We will purchase art we love and we will write about it.

Through this, we hope to elevate some of the best unknown artists through our writing, podcast episodes and share some of those artists through monthly airdrops to our UNDRGRND Membership Cardholders. 

The artists we share will become the storytellers and cultural influencers of the future. 

If we elevate everyone together, we all succeed. 
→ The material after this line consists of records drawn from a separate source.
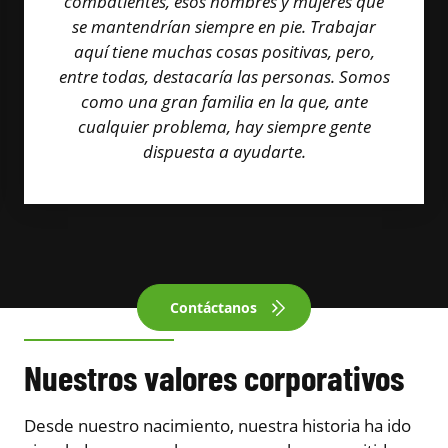
combatientes, esos hombres y mujeres que
se mantendrían siempre en pie. Trabajar
aquí tiene muchas cosas positivas, pero,
entre todas, destacaría las personas. Somos
como una gran familia en la que, ante
cualquier problema, hay siempre gente
dispuesta a ayudarte.
Contáctanos
Nuestros valores corporativos
Desde nuestro nacimiento, nuestra historia ha ido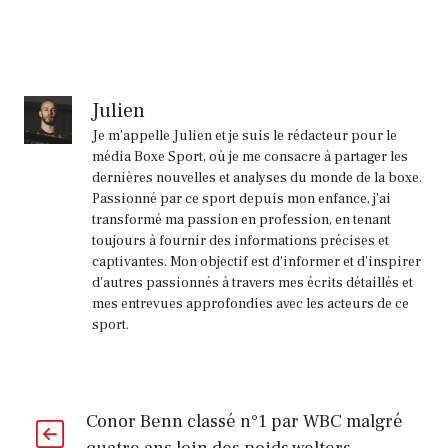
Julien
Je m'appelle Julien et je suis le rédacteur pour le
média Boxe Sport, où je me consacre à partager les
dernières nouvelles et analyses du monde de la boxe.
Passionné par ce sport depuis mon enfance, j'ai
transformé ma passion en profession, en tenant
toujours à fournir des informations précises et
captivantes. Mon objectif est d'informer et d'inspirer
d'autres passionnés à travers mes écrits détaillés et
mes entrevues approfondies avec les acteurs de ce
sport.
Conor Benn classé n°1 par WBC malgré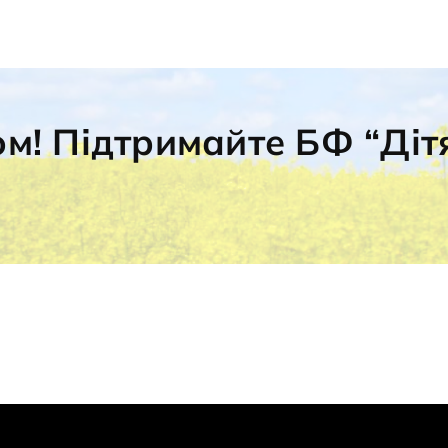
ом! Підтримайте БФ “Діт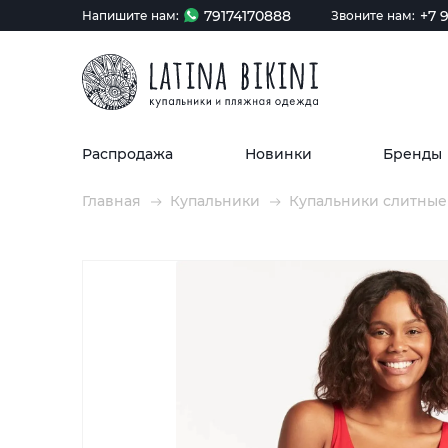
79174170888
+7 9
Напишите нам:
Звоните нам:
Распродажа
Новинки
Бренды
Главная
Купальники
Купальники слитные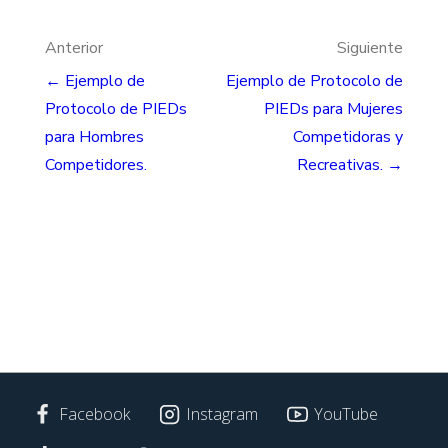
Navegación
Anterior
Siguiente
← Ejemplo de
Ejemplo de Protocolo de
de
Protocolo de PIEDs
PIEDs para Mujeres
entradas
para Hombres
Competidoras y
Competidores.
Recreativas. →
Facebook
Instagram
YouTube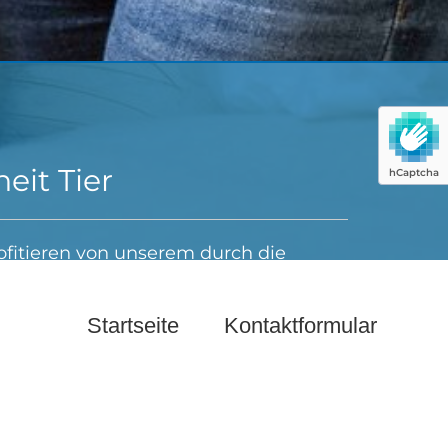
Startseite
Kontaktformular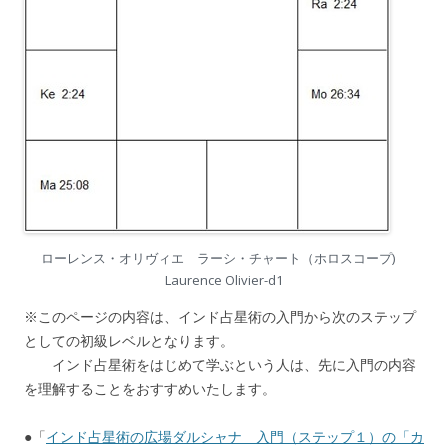
ローレンス・オリヴィエ ラーシ・チャート（ホロスコープ)
Laurence Olivier-d1
※このページの内容は、インド占星術の入門から次のステップ
としての初級レベルとなります。
インド占星術をはじめて学ぶという人は、先に入門の内容
を理解することをおすすめいたします。
●「
インド占星術の広場ダルシャナ 入門（ステップ１）の「カ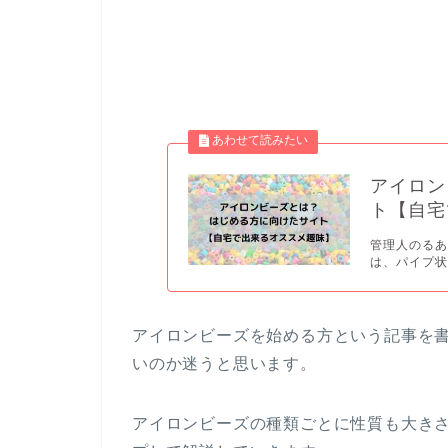
アイロン
ト【自宅
管理人のるあ
は、パイプ状
アイロンビーズを始める方という記事を
いのか迷うと思います。
アイロンビーズの種類ごとに性質も大き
My personal goal is to give back to the community that has given me a chance to fulfill my dream. To all the underground artists, writers and collectors that haven’t yet reached their full potential, I will help you reach it. I will help you reach the goal of changing NFTs and art from a passion to a career.

my first edition of 13, back in November 2020 when I was a nobody, was listed for $7 each at the time. only 4 sold, I burned 9 and cried happy tears because someone wanted my work at all and I felt seen.

we all start somewhere. be patient and don’t underestimate yourself 🥺❤️

— 𝐊𝐚𝐭𝐞 the 𝕮𝖚𝖗𝖘𝖊𝖉 🂽⚧️Ξ (@katecursed) November 11, 2021

huge congrats to jpeggy and to one of my earliest supporters @ElectricM3at - they took a chance on an unknown artist on an underground website 💎 https://t.co/AFpAFrelHH

— XCOPY 🏴 (@XCOPYART) November 4, 2021

UNDRGRND is more than just an art platform, it is a philosophy; a philosophy shaped by the community; a community we build together.

Curators. Collectors. Artists. Writers. Enthusiasts. Colleagues. Friends.